Coordination With Vendors Designed to Make Ada the Most Portable Language

Press Contact: Art Stewart (617) 641-1225
E-mail: ArtStewart@aol.com

Technical Contact: Bob Mathis (614) 538-9232
E-mail: 73313.2671@compuserve.com

(July 16, 1996 -- Columbus, OH) The Ada Resource Association (ARA), the professional trade association engaged in meeting the expanding requirements of the worldwide Ada user community, has begun a program that will standardize how Ada is used and implemented with external services.

The Association has formed the Ada Common Environment (ACE), which will coordinate with Ada compiler and tools vendors to ensure that all Ada implementations support standard external interfaces. The ARA's intention is to build on the new international standard for Ada95 -- which provides many facilities for integrating multi-language software systems -- with the goal of making Ada the most portable language in software development.

The customer-focused program will enable third party vendors to build more powerful tools and supplemental systems with the assurance that all Ada systems can support them. The new standards will benefit Ada software products by increasing the range of platforms to which applications can be ported. The advantage to end users will be greater portability for their code from compiler to compiler and target to target.

ACE expects to address a wide array of technical issues, with the initial focus to include unifying the connections to CORBA (Common Object Request Broker Architecture), X-Windows/Motif, Win32, C++ interfacing, and POSIX (Portable Operating System Interface).

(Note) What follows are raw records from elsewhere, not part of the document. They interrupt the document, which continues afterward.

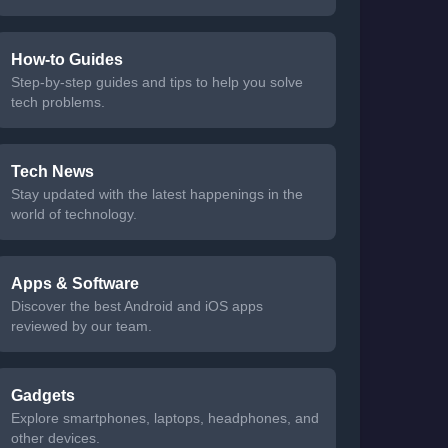
How-to Guides
Step-by-step guides and tips to help you solve
tech problems.
Tech News
Stay updated with the latest happenings in the
world of technology.
Apps & Software
Discover the best Android and iOS apps
reviewed by our team.
Gadgets
Explore smartphones, laptops, headphones, and
other devices.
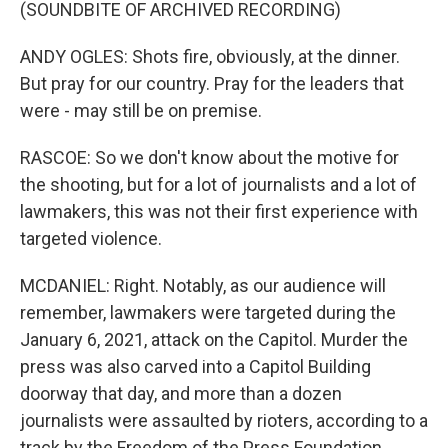
(SOUNDBITE OF ARCHIVED RECORDING)
ANDY OGLES: Shots fire, obviously, at the dinner.
But pray for our country. Pray for the leaders that
were - may still be on premise.
RASCOE: So we don't know about the motive for
the shooting, but for a lot of journalists and a lot of
lawmakers, this was not their first experience with
targeted violence.
MCDANIEL: Right. Notably, as our audience will
remember, lawmakers were targeted during the
January 6, 2021, attack on the Capitol. Murder the
press was also carved into a Capitol Building
doorway that day, and more than a dozen
journalists were assaulted by rioters, according to a
track by the Freedom of the Press Foundation.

ACE's technical output will be actual user-level documentation that will enable organizations to move immediately into production. The first such documentation will be issued on September 30, 1996. In some cases, where the technical issues warrant it, the ARA will provide free software to implement the standards and help third party vendors write portable Ada interfaces to their products.

"The Ada language and tool sets have historically been used to produce high quality custom software by offering strong technical advantages over other languages," said Oliver Cole, Chairman of the ARA and President of OC Systems. "The development of this industry consortium positions Ada as the language of choice for commercial product development by providing unparalleled protection for the user with any software that has a long life cycle. It will continue the steady and assured evolution of Ada that has been proven with the existing large investment in Ada based software applications."

"The ARA is right on track with the original intention of the Defense Department's mandate for Ada and the transfer of technology project -- which is to enable the new Ada standard to grow through the investment of marketplace stakeholders," added Cole. "We are at a particularly advantageous point for industry interests to come together in that it is early enough in the Ada95 life cycle to enable these issues of standardization to take hold in a timely and efficient manner, with minimal economic risk to the existing investments of Ada users. The breadth of the ARA vendor companies will equip us in effectively moving from drawing board to implementation, and in making this a major focus of the ARA's activities."

The Ada Common Environment is comprised of technical representatives from each of the ARA-member companies -- responsible for selling 95% of all Ada compilers and tools. The companies are: Ada Core Technologies, Inc.; DDC-I; Intermetrics, Inc.; OC Systems; Rational Software Corporation; Thomson Software Products; and Texas Instruments/Tartan, Inc. Invitations are being extended to other companies in the world-wide Ada community who are not members of the ARA.

The Ada Resource Association -- a professional trade association -- is actively engaged in meeting the expanding requirements of the worldwide Ada user community. Formed in 1989 as the Ada Software Alliance, its objective is to promote and enhance the use of the Ada language, and associated software engineering technology, in applications and programs that benefit the customer.